TASK BRIEF:
Copy down all of the data underneath, exactly as shown.

STORED DATA:
^^^^^^^^^^^^^^^^
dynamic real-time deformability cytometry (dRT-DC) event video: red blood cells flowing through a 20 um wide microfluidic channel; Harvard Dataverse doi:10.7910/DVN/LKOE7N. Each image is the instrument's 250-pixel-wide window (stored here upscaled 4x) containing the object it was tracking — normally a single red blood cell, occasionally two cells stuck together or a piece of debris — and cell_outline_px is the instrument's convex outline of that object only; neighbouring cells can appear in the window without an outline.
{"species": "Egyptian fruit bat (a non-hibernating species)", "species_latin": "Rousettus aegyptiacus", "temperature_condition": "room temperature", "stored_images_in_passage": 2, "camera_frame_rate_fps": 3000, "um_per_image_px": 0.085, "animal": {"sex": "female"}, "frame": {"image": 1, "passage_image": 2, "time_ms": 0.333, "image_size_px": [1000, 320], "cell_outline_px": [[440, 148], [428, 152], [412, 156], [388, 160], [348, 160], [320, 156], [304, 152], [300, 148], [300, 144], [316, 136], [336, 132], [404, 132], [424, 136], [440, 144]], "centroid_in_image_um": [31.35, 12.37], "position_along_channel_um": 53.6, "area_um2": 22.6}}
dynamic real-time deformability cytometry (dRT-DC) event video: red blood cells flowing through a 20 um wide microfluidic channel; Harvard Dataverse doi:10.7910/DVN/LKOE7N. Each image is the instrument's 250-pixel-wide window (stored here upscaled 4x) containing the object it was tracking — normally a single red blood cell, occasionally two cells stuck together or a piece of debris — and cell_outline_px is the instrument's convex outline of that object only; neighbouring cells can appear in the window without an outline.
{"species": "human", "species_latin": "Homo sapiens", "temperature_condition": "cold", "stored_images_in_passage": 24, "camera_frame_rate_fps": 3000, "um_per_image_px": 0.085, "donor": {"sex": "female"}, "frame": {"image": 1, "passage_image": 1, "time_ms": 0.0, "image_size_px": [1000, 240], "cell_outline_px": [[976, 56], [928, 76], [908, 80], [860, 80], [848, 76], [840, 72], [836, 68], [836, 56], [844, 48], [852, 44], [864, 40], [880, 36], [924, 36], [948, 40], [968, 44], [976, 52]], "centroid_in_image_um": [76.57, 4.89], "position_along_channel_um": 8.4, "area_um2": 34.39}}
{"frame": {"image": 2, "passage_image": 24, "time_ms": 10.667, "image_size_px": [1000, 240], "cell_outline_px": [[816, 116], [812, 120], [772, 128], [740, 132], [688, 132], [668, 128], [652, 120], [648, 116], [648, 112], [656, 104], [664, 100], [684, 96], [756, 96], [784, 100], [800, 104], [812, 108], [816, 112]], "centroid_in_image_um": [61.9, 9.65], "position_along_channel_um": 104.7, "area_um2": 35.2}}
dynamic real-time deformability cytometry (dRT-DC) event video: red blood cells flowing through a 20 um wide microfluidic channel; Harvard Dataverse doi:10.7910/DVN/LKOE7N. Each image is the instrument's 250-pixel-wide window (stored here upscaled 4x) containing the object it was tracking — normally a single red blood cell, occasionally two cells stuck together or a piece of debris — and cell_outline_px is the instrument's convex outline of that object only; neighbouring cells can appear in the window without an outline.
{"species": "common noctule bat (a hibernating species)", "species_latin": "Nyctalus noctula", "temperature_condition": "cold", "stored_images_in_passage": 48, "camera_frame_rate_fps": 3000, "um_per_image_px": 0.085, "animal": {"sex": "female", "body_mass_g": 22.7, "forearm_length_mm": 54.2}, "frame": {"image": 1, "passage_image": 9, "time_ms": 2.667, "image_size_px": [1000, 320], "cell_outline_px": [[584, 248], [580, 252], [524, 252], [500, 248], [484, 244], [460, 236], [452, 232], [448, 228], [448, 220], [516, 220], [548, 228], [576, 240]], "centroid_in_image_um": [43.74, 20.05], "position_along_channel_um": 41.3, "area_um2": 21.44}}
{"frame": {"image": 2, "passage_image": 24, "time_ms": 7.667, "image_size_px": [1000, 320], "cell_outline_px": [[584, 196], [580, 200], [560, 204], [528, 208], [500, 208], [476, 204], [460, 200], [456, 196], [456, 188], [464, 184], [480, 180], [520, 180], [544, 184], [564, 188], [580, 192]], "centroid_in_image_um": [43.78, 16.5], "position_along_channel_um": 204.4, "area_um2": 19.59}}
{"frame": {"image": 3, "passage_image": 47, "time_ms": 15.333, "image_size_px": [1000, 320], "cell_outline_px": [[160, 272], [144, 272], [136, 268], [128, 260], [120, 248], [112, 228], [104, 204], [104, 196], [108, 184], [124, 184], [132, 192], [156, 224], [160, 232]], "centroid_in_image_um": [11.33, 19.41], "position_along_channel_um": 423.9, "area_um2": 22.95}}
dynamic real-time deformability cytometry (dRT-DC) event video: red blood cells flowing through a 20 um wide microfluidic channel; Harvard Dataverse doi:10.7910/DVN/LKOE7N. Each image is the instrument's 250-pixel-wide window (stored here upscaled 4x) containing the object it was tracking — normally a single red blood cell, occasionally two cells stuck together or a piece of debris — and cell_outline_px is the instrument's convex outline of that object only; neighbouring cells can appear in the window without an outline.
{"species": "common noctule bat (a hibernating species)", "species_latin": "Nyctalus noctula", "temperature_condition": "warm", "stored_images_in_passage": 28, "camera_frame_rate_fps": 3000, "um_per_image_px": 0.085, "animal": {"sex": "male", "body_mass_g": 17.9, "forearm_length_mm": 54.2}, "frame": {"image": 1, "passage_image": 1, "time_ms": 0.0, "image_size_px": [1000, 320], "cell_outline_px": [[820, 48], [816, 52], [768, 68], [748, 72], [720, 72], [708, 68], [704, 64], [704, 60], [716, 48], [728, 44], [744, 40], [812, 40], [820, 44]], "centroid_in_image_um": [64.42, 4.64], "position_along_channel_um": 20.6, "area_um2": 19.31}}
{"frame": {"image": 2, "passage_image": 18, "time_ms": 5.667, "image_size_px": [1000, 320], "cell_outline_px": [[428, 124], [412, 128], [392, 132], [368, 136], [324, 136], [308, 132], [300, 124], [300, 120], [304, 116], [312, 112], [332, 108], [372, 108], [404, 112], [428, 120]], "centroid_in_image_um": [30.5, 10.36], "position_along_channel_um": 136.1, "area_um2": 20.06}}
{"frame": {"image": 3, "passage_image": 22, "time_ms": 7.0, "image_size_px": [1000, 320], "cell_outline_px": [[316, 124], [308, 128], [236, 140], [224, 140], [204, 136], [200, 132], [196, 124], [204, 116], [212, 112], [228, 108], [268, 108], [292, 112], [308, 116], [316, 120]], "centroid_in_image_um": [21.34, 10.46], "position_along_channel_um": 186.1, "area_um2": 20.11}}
^^^^^^^^^^^^^^^^
ANSWER TO THE PROBLEM:
dynamic real-time deformability cytometry (dRT-DC) event video: red blood cells flowing through a 20 um wide microfluidic channel; Harvard Dataverse doi:10.7910/DVN/LKOE7N. Each image is the instrument's 250-pixel-wide window (stored here upscaled 4x) containing the object it was tracking — normally a single red blood cell, occasionally two cells stuck together or a piece of debris — and cell_outline_px is the instrument's convex outline of that object only; neighbouring cells can appear in the window without an outline.
{"species": "Egyptian fruit bat (a non-hibernating species)", "species_latin": "Rousettus aegyptiacus", "temperature_condition": "room temperature", "stored_images_in_passage": 2, "camera_frame_rate_fps": 3000, "um_per_image_px": 0.085, "animal": {"sex": "female"}, "frame": {"image": 1, "passage_image": 2, "time_ms": 0.333, "image_size_px": [1000, 320], "cell_outline_px": [[440, 148], [428, 152], [412, 156], [388, 160], [348, 160], [320, 156], [304, 152], [300, 148], [300, 144], [316, 136], [336, 132], [404, 132], [424, 136], [440, 144]], "centroid_in_image_um": [31.35, 12.37], "position_along_channel_um": 53.6, "area_um2": 22.6}}
dynamic real-time deformability cytometry (dRT-DC) event video: red blood cells flowing through a 20 um wide microfluidic channel; Harvard Dataverse doi:10.7910/DVN/LKOE7N. Each image is the instrument's 250-pixel-wide window (stored here upscaled 4x) containing the object it was tracking — normally a single red blood cell, occasionally two cells stuck together or a piece of debris — and cell_outline_px is the instrument's convex outline of that object only; neighbouring cells can appear in the window without an outline.
{"species": "human", "species_latin": "Homo sapiens", "temperature_condition": "cold", "stored_images_in_passage": 24, "camera_frame_rate_fps": 3000, "um_per_image_px": 0.085, "donor": {"sex": "female"}, "frame": {"image": 1, "passage_image": 1, "time_ms": 0.0, "image_size_px": [1000, 240], "cell_outline_px": [[976, 56], [928, 76], [908, 80], [860, 80], [848, 76], [840, 72], [836, 68], [836, 56], [844, 48], [852, 44], [864, 40], [880, 36], [924, 36], [948, 40], [968, 44], [976, 52]], "centroid_in_image_um": [76.57, 4.89], "position_along_channel_um": 8.4, "area_um2": 34.39}}
{"frame": {"image": 2, "passage_image": 24, "time_ms": 10.667, "image_size_px": [1000, 240], "cell_outline_px": [[816, 116], [812, 120], [772, 128], [740, 132], [688, 132], [668, 128], [652, 120], [648, 116], [648, 112], [656, 104], [664, 100], [684, 96], [756, 96], [784, 100], [800, 104], [812, 108], [816, 112]], "centroid_in_image_um": [61.9, 9.65], "position_along_channel_um": 104.7, "area_um2": 35.2}}
dynamic real-time deformability cytometry (dRT-DC) event video: red blood cells flowing through a 20 um wide microfluidic channel; Harvard Dataverse doi:10.7910/DVN/LKOE7N. Each image is the instrument's 250-pixel-wide window (stored here upscaled 4x) containing the object it was tracking — normally a single red blood cell, occasionally two cells stuck together or a piece of debris — and cell_outline_px is the instrument's convex outline of that object only; neighbouring cells can appear in the window without an outline.
{"species": "common noctule bat (a hibernating species)", "species_latin": "Nyctalus noctula", "temperature_condition": "cold", "stored_images_in_passage": 48, "camera_frame_rate_fps": 3000, "um_per_image_px": 0.085, "animal": {"sex": "female", "body_mass_g": 22.7, "forearm_length_mm": 54.2}, "frame": {"image": 1, "passage_image": 9, "time_ms": 2.667, "image_size_px": [1000, 320], "cell_outline_px": [[584, 248], [580, 252], [524, 252], [500, 248], [484, 244], [460, 236], [452, 232], [448, 228], [448, 220], [516, 220], [548, 228], [576, 240]], "centroid_in_image_um": [43.74, 20.05], "position_along_channel_um": 41.3, "area_um2": 21.44}}
{"frame": {"image": 2, "passage_image": 24, "time_ms": 7.667, "image_size_px": [1000, 320], "cell_outline_px": [[584, 196], [580, 200], [560, 204], [528, 208], [500, 208], [476, 204], [460, 200], [456, 196], [456, 188], [464, 184], [480, 180], [520, 180], [544, 184], [564, 188], [580, 192]], "centroid_in_image_um": [43.78, 16.5], "position_along_channel_um": 204.4, "area_um2": 19.59}}
{"frame": {"image": 3, "passage_image": 47, "time_ms": 15.333, "image_size_px": [1000, 320], "cell_outline_px": [[160, 272], [144, 272], [136, 268], [128, 260], [120, 248], [112, 228], [104, 204], [104, 196], [108, 184], [124, 184], [132, 192], [156, 224], [160, 232]], "centroid_in_image_um": [11.33, 19.41], "position_along_channel_um": 423.9, "area_um2": 22.95}}
dynamic real-time deformability cytometry (dRT-DC) event video: red blood cells flowing through a 20 um wide microfluidic channel; Harvard Dataverse doi:10.7910/DVN/LKOE7N. Each image is the instrument's 250-pixel-wide window (stored here upscaled 4x) containing the object it was tracking — normally a single red blood cell, occasionally two cells stuck together or a piece of debris — and cell_outline_px is the instrument's convex outline of that object only; neighbouring cells can appear in the window without an outline.
{"species": "common noctule bat (a hibernating species)", "species_latin": "Nyctalus noctula", "temperature_condition": "warm", "stored_images_in_passage": 28, "camera_frame_rate_fps": 3000, "um_per_image_px": 0.085, "animal": {"sex": "male", "body_mass_g": 17.9, "forearm_length_mm": 54.2}, "frame": {"image": 1, "passage_image": 1, "time_ms": 0.0, "image_size_px": [1000, 320], "cell_outline_px": [[820, 48], [816, 52], [768, 68], [748, 72], [720, 72], [708, 68], [704, 64], [704, 60], [716, 48], [728, 44], [744, 40], [812, 40], [820, 44]], "centroid_in_image_um": [64.42, 4.64], "position_along_channel_um": 20.6, "area_um2": 19.31}}
{"frame": {"image": 2, "passage_image": 18, "time_ms": 5.667, "image_size_px": [1000, 320], "cell_outline_px": [[428, 124], [412, 128], [392, 132], [368, 136], [324, 136], [308, 132], [300, 124], [300, 120], [304, 116], [312, 112], [332, 108], [372, 108], [404, 112], [428, 120]], "centroid_in_image_um": [30.5, 10.36], "position_along_channel_um": 136.1, "area_um2": 20.06}}
{"frame": {"image": 3, "passage_image": 22, "time_ms": 7.0, "image_size_px": [1000, 320], "cell_outline_px": [[316, 124], [308, 128], [236, 140], [224, 140], [204, 136], [200, 132], [196, 124], [204, 116], [212, 112], [228, 108], [268, 108], [292, 112], [308, 116], [316, 120]], "centroid_in_image_um": [21.34, 10.46], "position_along_channel_um": 186.1, "area_um2": 20.11}}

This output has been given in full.